Taylor and I have been working with a small church’s children’s group for the past year. Ages range from sometimes 3 all the way to 12. In one room. Yeah.
But, most of them, thankfully, are within the 9-12 range which helps us find age appropriate lessons and activities.
Because of this job (it is Taylor’s job, but I volunteer), I’ve had a lot of time to observe young girls. I’ve learned their behaviors, cliques, gossip habits and insecurities.
I’ve learned that one girl goes out of her way to look less poor to her friends. One 12 year old is extremely self-conscious about her teeth; another about her stomach. An 11 year old plays dumb, a 7 year old is so scared to talk she’ll sometimes start sentences excitedly and then immediately stop, almost cowering.
Another pre-teen was molested as a child and desperately seeks that same level of attention with older boys.
Most of them come from poor, drug-filled households where it’s likely that–if one of their parents isn’t either out of the picture or in jail–they just got out of jail. Which isn’t to say the adults take ALL the blame–this is, after all, the life they grew up in. How does one end this cycle?
Unfortunately, I don’t exactly know how to answer that. I don’t know how to answer many questions regarding the serious issues these young girls face. It’s constantly forcing me to realign my perspective when I ask myself after an exhausting and frustrating children’s session, “Why do they act the way they do?!?!”
Well, Alyssa, why?
Why do they feel the need to prove they aren’t poor? Why do they choose to gang up on another to bully them? Why do they seek men’s attention and approval?
Every week is like a concentrated slap in the face showing me the deep rooted fears and expectations that society has placed on all women.
What these girls are learning from their mothers, they will teach their own children. Of course, I don’t hope for that. I do see a small societal shift in women’s behaviors and I can hope that these girls, specifically, choose to better their lives as they grow up and break a generational cycle of poverty, drugs and heartache.
I have really struggled with all the layers of issues these girls* have made me fully aware of. I think the easiest, yet also most intricate, issues to deal with are the ones directly related to all women. From media to our own mothers and grandmothers, we are given so much “advice” about behavior, appearances and the like that our minds have contorted around some of the most messed up ideas that truly have become part of our ‘norm.’ Like many other newly enlightened women, I’m searching for the balance between losing the chains of societal expectations and still feeling like I understand the strong and beautiful reasons behind what it means to be female.
I’m going to try to voice my thoughts in future posts on the subject of being a woman, as well as all the other major issues mentioned in this post as I rethink my own views and also combat the views these young pre-teen girls already think to be true.
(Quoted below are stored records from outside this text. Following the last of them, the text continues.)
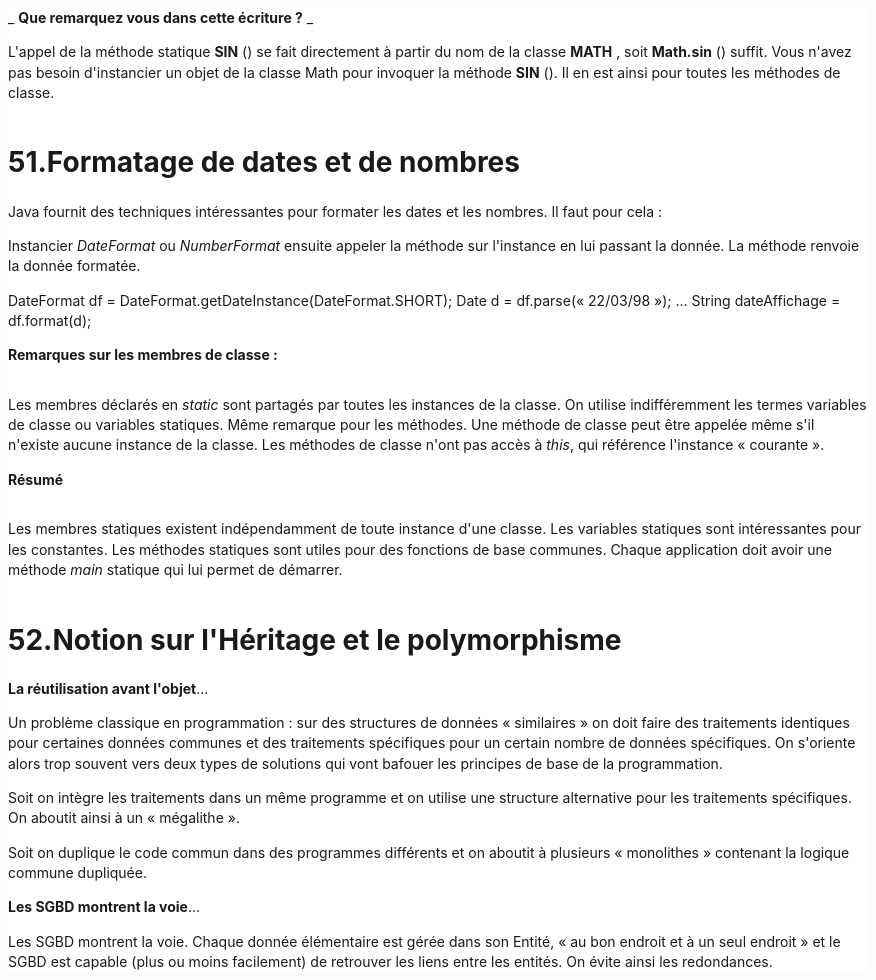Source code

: _ **Que remarquez vous dans cette écriture ?** _

L&#39;appel de la méthode statique **SIN** () se fait directement à partir du nom de la classe **MATH** , soit **Math.sin** () suffit. Vous n&#39;avez pas besoin d&#39;instancier un objet de la classe Math pour invoquer la méthode **SIN** (). Il en est ainsi pour toutes les méthodes de classe.

# 51.Formatage de dates et de nombres

Java fournit des techniques intéressantes pour formater les dates et les nombres.
 Il faut pour cela :

Instancier _DateFormat_ ou _NumberFormat_ ensuite appeler la méthode sur l&#39;instance en lui passant la donnée. La méthode renvoie la donnée formatée.

DateFormat df = DateFormat.getDateInstance(DateFormat.SHORT);
 Date d = df.parse(« 22/03/98 »);
 ...
 String dateAffichage = df.format(d);

**Remarques sur les membres de classe :**

##
 Les membres déclarés en _static_ sont partagés par toutes les instances de la classe.
 On utilise indifféremment les termes variables de classe ou variables statiques.
 Même remarque pour les méthodes.
 Une méthode de classe peut être appelée même s&#39;il n&#39;existe aucune instance de la classe.
 Les méthodes de classe n&#39;ont pas accès à _this_, qui référence l&#39;instance « courante ».

**Résumé**

##
 Les membres statiques existent indépendamment de toute instance d&#39;une classe.
 Les variables statiques sont intéressantes pour les constantes.
 Les méthodes statiques sont utiles pour des fonctions de base communes.
 Chaque application doit avoir une méthode _main_ statique qui lui permet de démarrer.

# 52.Notion sur l&#39;Héritage et le polymorphisme

**La réutilisation avant l&#39;objet**...

Un problème classique en programmation : sur des structures de données « similaires » on doit faire des traitements identiques pour certaines données communes et des traitements spécifiques pour un
 certain nombre de données spécifiques. On s&#39;oriente alors trop souvent vers deux types de solutions qui vont bafouer les principes de base de la programmation.

Soit on intègre les traitements dans un même programme et on utilise une structure alternative pour les traitements spécifiques. On aboutit ainsi à un « mégalithe ».

Soit on duplique le code commun dans des programmes différents et on aboutit à plusieurs « monolithes » contenant la logique commune dupliquée.

**Les SGBD montrent la voie**...

Les SGBD montrent la voie. Chaque donnée élémentaire est gérée dans son Entité, « au bon endroit et à un seul endroit » et le SGBD est capable (plus ou moins facilement) de retrouver les liens entre les entités. On évite ainsi les redondances.
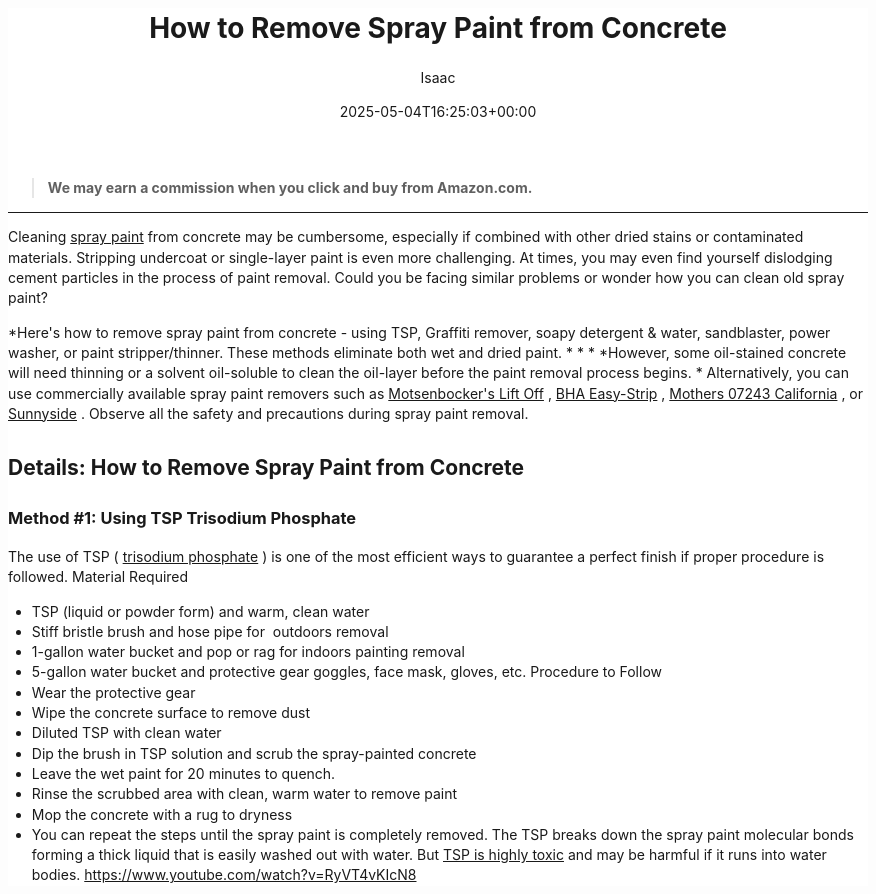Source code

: ﻿---
author: Isaac
layout: post
title: How to Remove Spray Paint from Concrete
date: '2025-05-04T16:25:03+00:00'
categories:
- DIY Paintings
tags: []
slug: /how-to-remove-spray-paint-from-concrete/
lastmod: 2025-05-07T12:21:28+03:00
---
> **We may earn a commission when you click and buy from Amazon.com.**
>

---
Cleaning
[spray paint](https://pestpolicy.com/what-kind-of-paint-can-be-used-on-concrete/)
from concrete may be cumbersome, especially if combined with other dried stains or contaminated materials. Stripping undercoat or single-layer paint is even more challenging.
At times, you may even find yourself dislodging cement particles in the process of paint removal. Could you be facing similar problems or wonder how you can clean old spray paint?

*Here's how to remove spray paint from concrete - using TSP, Graffiti remover, soapy detergent & water, sandblaster, power washer, or paint stripper/thinner. These methods eliminate both wet and dried paint. *
*
*
*However, some oil-stained concrete will need thinning or a solvent oil-soluble to clean the oil-layer before the paint removal process begins. *
Alternatively, you can use commercially available spray paint removers such as
[Motsenbocker's Lift Off](https://www.amazon.com/dp/B0013CFNKG/?tag=p-policy-20)
,
[BHA Easy-Strip](https://www.amazon.com/dp/B087YYM2HQ/?tag=p-policy-20)
,
[Mothers 07243 California](https://www.amazon.com/dp/B07ZLF1QKC/?tag=p-policy-20)
, or
[Sunnyside](https://www.amazon.com/dp/B000TUHPAY/?tag=p-policy-20)
. Observe all the safety and precautions during spray paint removal.
## Details: How to Remove Spray Paint from Concrete
### Method #1: Using TSP Trisodium Phosphate
The use of TSP (
[trisodium phosphate](https://www.bobvila.com/articles/cleaning-with-tsp-trisodium-phosphate/)
) is one of the most efficient ways to guarantee a perfect finish if proper procedure is followed.
Material Required
- TSP (liquid or powder form) and warm, clean water
- Stiff bristle brush and hose pipe for  outdoors removal
- 1-gallon water bucket and pop or rag for indoors painting removal
- 5-gallon water bucket and protective gear  goggles, face mask, gloves, etc.
Procedure to Follow
- Wear the protective gear
- Wipe the concrete surface to remove dust
- Diluted TSP with clean water
- Dip the brush in TSP solution and scrub the spray-painted concrete
- Leave the wet paint for 20 minutes to quench.
- Rinse the scrubbed area with clean, warm water to remove paint
- Mop the concrete with a rug to dryness
- You can repeat the steps until the spray paint is completely removed.
The TSP breaks down the spray paint molecular bonds forming a thick liquid that is easily washed out with water. But
[TSP is highly toxic](https://pestpolicy.com/how-to-use-tsp-before-painting/)
and may be harmful if it runs into water bodies.
https://www.youtube.com/watch?v=RyVT4vKIcN8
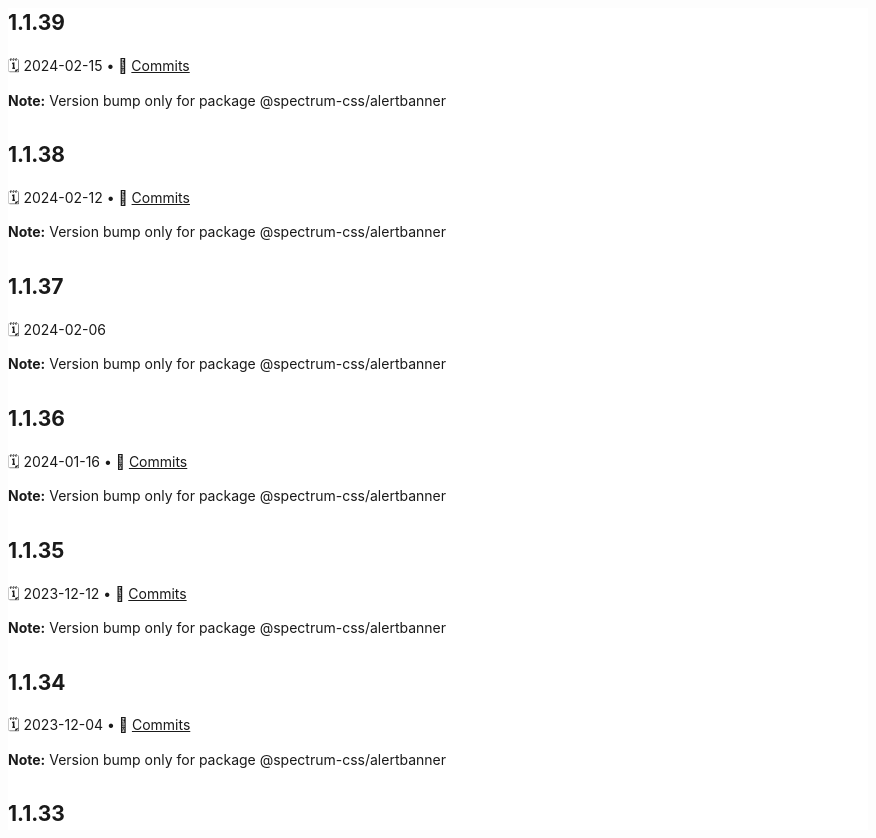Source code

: ## 1.1.39

🗓 2024-02-15 • 📝 [Commits](https://github.com/adobe/spectrum-css/compare/@spectrum-css/alertbanner@1.1.38...@spectrum-css/alertbanner@1.1.39)

**Note:** Version bump only for package @spectrum-css/alertbanner

<a name="1.1.38"></a>

## 1.1.38

🗓 2024-02-12 • 📝 [Commits](https://github.com/adobe/spectrum-css/compare/@spectrum-css/alertbanner@1.1.37...@spectrum-css/alertbanner@1.1.38)

**Note:** Version bump only for package @spectrum-css/alertbanner

<a name="1.1.37"></a>

## 1.1.37

🗓 2024-02-06

**Note:** Version bump only for package @spectrum-css/alertbanner

<a name="1.1.36"></a>

## 1.1.36

🗓 2024-01-16 • 📝 [Commits](https://github.com/adobe/spectrum-css/compare/@spectrum-css/alertbanner@1.1.35...@spectrum-css/alertbanner@1.1.36)

**Note:** Version bump only for package @spectrum-css/alertbanner

<a name="1.1.35"></a>

## 1.1.35

🗓 2023-12-12 • 📝 [Commits](https://github.com/adobe/spectrum-css/compare/@spectrum-css/alertbanner@1.1.34...@spectrum-css/alertbanner@1.1.35)

**Note:** Version bump only for package @spectrum-css/alertbanner

<a name="1.1.34"></a>

## 1.1.34

🗓 2023-12-04 • 📝 [Commits](https://github.com/adobe/spectrum-css/compare/@spectrum-css/alertbanner@1.1.33...@spectrum-css/alertbanner@1.1.34)

**Note:** Version bump only for package @spectrum-css/alertbanner

<a name="1.1.33"></a>

## 1.1.33
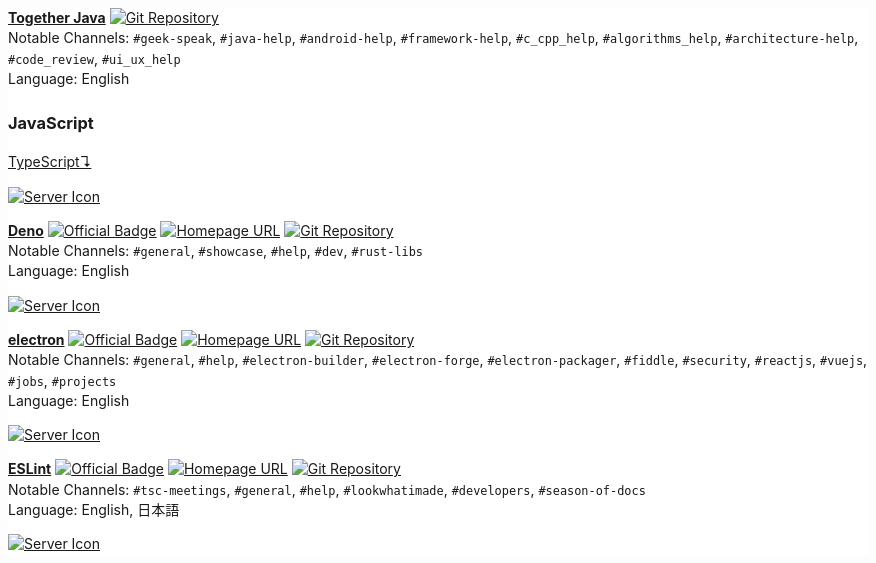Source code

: [**Together Java**](https://discord.gg/hVtnwGd) [![Git Repository](https://github.com/mhxion/awesome-discord-communities/raw/main/images/badges/git.webp)](https://github.com/Together-Java)  
Notable Channels: `#geek-speak`, `#java-help`, `#android-help`, `#framework-help`, `#c_cpp_help`, `#algorithms_help`, `#architecture-help`, `#code_review`, `#ui_ux_help`  
Language: English

### JavaScript

[TypeScript↴](https://github.com/mhxion/awesome-discord-communities#typescript)

[![Server Icon](https://github.com/mhxion/awesome-discord-communities/raw/main/images/server_icons/deno.webp)](https://github.com/mhxion/awesome-discord-communities/blob/main/images/server_icons/deno.webp)

[**Deno**](https://discord.com/invite/deno) [![Official Badge](https://github.com/mhxion/awesome-discord-communities/raw/main/images/badges/official.webp)](https://github.com/mhxion/awesome-discord-communities/blob/main/badges.md#official-identification-badge) [![Homepage URL](https://github.com/mhxion/awesome-discord-communities/raw/main/images/badges/homepage.webp)](https://deno.land/) [![Git Repository](https://github.com/mhxion/awesome-discord-communities/raw/main/images/badges/git.webp)](https://github.com/denoland)  
Notable Channels: `#general`, `#showcase`, `#help`, `#dev`, `#rust-libs`  
Language: English

[![Server Icon](https://github.com/mhxion/awesome-discord-communities/raw/main/images/server_icons/electron.webp)](https://github.com/mhxion/awesome-discord-communities/blob/main/images/server_icons/electron.webp)

[**electron**](https://discord.com/invite/electron) [![Official Badge](https://github.com/mhxion/awesome-discord-communities/raw/main/images/badges/official.webp)](https://github.com/mhxion/awesome-discord-communities/blob/main/badges.md#official-identification-badge) [![Homepage URL](https://github.com/mhxion/awesome-discord-communities/raw/main/images/badges/homepage.webp)](https://electronjs.org/) [![Git Repository](https://github.com/mhxion/awesome-discord-communities/raw/main/images/badges/git.webp)](https://github.com/electron)  
Notable Channels: `#general`, `#help`, `#electron-builder`, `#electron-forge`, `#electron-packager`, `#fiddle`, `#security`, `#reactjs`, `#vuejs`, `#jobs`, `#projects`  
Language: English

[![Server Icon](https://github.com/mhxion/awesome-discord-communities/raw/main/images/server_icons/eslint.webp)](https://github.com/mhxion/awesome-discord-communities/blob/main/images/server_icons/eslint.webp)

[**ESLint**](https://discord.com/invite/8szcydm) [![Official Badge](https://github.com/mhxion/awesome-discord-communities/raw/main/images/badges/official.webp)](https://github.com/mhxion/awesome-discord-communities/blob/main/badges.md#official-identification-badge) [![Homepage URL](https://github.com/mhxion/awesome-discord-communities/raw/main/images/badges/homepage.webp)](https://eslint.org/) [![Git Repository](https://github.com/mhxion/awesome-discord-communities/raw/main/images/badges/git.webp)](https://github.com/eslint)  
Notable Channels: `#tsc-meetings`, `#general`, `#help`, `#lookwhatimade`, `#developers`, `#season-of-docs`  
Language: English, 日本語

[![Server Icon](https://github.com/mhxion/awesome-discord-communities/raw/main/images/server_icons/js_programming_language_community.webp)](https://github.com/mhxion/awesome-discord-communities/blob/main/images/server_icons/js_programming_language_community.webp)
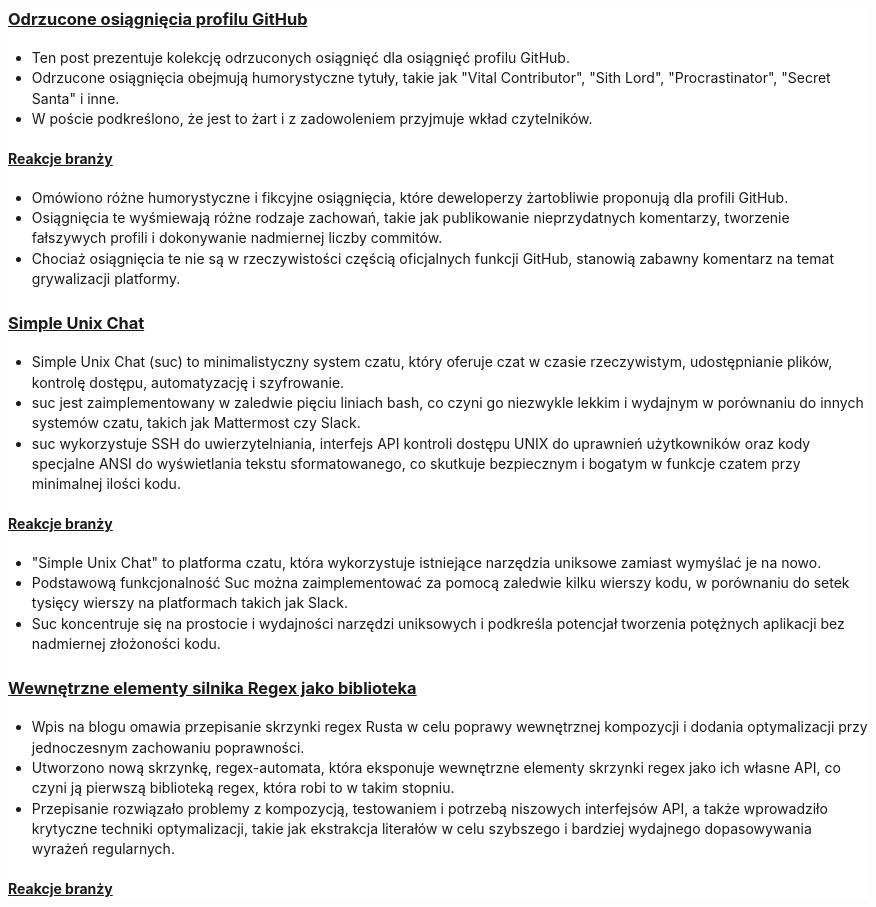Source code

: ### [Odrzucone osiągnięcia profilu GitHub](https://github.com/Flet/rejected-github-profile-achievements)

- Ten post prezentuje kolekcję odrzuconych osiągnięć dla osiągnięć profilu GitHub.
- Odrzucone osiągnięcia obejmują humorystyczne tytuły, takie jak "Vital Contributor", "Sith Lord", "Procrastinator", "Secret Santa" i inne.
- W poście podkreślono, że jest to żart i z zadowoleniem przyjmuje wkład czytelników.

#### [Reakcje branży](http://news.ycombinator.com/item?id=36607439)

- Omówiono różne humorystyczne i fikcyjne osiągnięcia, które deweloperzy żartobliwie proponują dla profili GitHub.
- Osiągnięcia te wyśmiewają różne rodzaje zachowań, takie jak publikowanie nieprzydatnych komentarzy, tworzenie fałszywych profili i dokonywanie nadmiernej liczby commitów.
- Chociaż osiągnięcia te nie są w rzeczywistości częścią oficjalnych funkcji GitHub, stanowią zabawny komentarz na temat grywalizacji platformy.

### [Simple Unix Chat](https://the-dam.org/docs/explanations/suc.html)

- Simple Unix Chat (suc) to minimalistyczny system czatu, który oferuje czat w czasie rzeczywistym, udostępnianie plików, kontrolę dostępu, automatyzację i szyfrowanie.
- suc jest zaimplementowany w zaledwie pięciu liniach bash, co czyni go niezwykle lekkim i wydajnym w porównaniu do innych systemów czatu, takich jak Mattermost czy Slack.
- suc wykorzystuje SSH do uwierzytelniania, interfejs API kontroli dostępu UNIX do uprawnień użytkowników oraz kody specjalne ANSI do wyświetlania tekstu sformatowanego, co skutkuje bezpiecznym i bogatym w funkcje czatem przy minimalnej ilości kodu.

#### [Reakcje branży](http://news.ycombinator.com/item?id=36594916)

- "Simple Unix Chat" to platforma czatu, która wykorzystuje istniejące narzędzia uniksowe zamiast wymyślać je na nowo.
- Podstawową funkcjonalność Suc można zaimplementować za pomocą zaledwie kilku wierszy kodu, w porównaniu do setek tysięcy wierszy na platformach takich jak Slack.
- Suc koncentruje się na prostocie i wydajności narzędzi uniksowych i podkreśla potencjał tworzenia potężnych aplikacji bez nadmiernej złożoności kodu.

### [Wewnętrzne elementy silnika Regex jako biblioteka](https://blog.burntsushi.net/regex-internals/)

- Wpis na blogu omawia przepisanie skrzynki regex Rusta w celu poprawy wewnętrznej kompozycji i dodania optymalizacji przy jednoczesnym zachowaniu poprawności.
- Utworzono nową skrzynkę, regex-automata, która eksponuje wewnętrzne elementy skrzynki regex jako ich własne API, co czyni ją pierwszą biblioteką regex, która robi to w takim stopniu.
- Przepisanie rozwiązało problemy z kompozycją, testowaniem i potrzebą niszowych interfejsów API, a także wprowadziło krytyczne techniki optymalizacji, takie jak ekstrakcja literałów w celu szybszego i bardziej wydajnego dopasowywania wyrażeń regularnych.

#### [Reakcje branży](http://news.ycombinator.com/item?id=36600263)
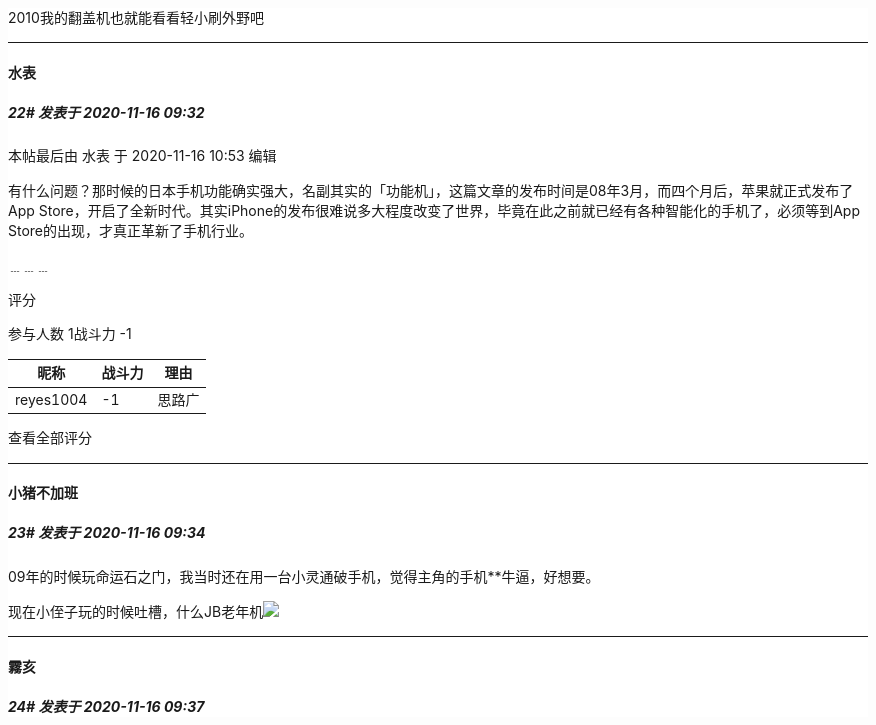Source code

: 

2010我的翻盖机也就能看看轻小刷外野吧







*****

####  水表  
##### 22#       发表于 2020-11-16 09:32



 本帖最后由 水表 于 2020-11-16 10:53 编辑 

有什么问题？那时候的日本手机功能确实强大，名副其实的「功能机」，这篇文章的发布时间是08年3月，而四个月后，苹果就正式发布了App Store，开启了全新时代。其实iPhone的发布很难说多大程度改变了世界，毕竟在此之前就已经有各种智能化的手机了，必须等到App Store的出现，才真正革新了手机行业。



﹍﹍﹍

评分





 参与人数 1战斗力 -1

|昵称|战斗力|理由|
|----|---|---|
| reyes1004|-1|思路广|



查看全部评分






*****

####  小猪不加班  
##### 23#       发表于 2020-11-16 09:34




09年的时候玩命运石之门，我当时还在用一台小灵通破手机，觉得主角的手机**牛逼，好想要。

现在小侄子玩的时候吐槽，什么JB老年机<img src="https://static.saraba1st.com/image/smiley/face2017/001.png" referrerpolicy="no-referrer">







*****

####  霧亥  
##### 24#       发表于 2020-11-16 09:37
Advice, opinions, help would be oh so appreciated.
*Not to say the boys of the group have no issues. We only have 1-4 boys come, sometimes 0. Perhaps there are no boys in the area, or perhaps boys not feeling connected to church and/or groups of peers is an entirely different issue to be discussed. Taylor does a lot for the boys as well as the younger children (As well as the preteens. He’s awesome). My heart has been set on these pre-teen girls from the beginning. Clarification over.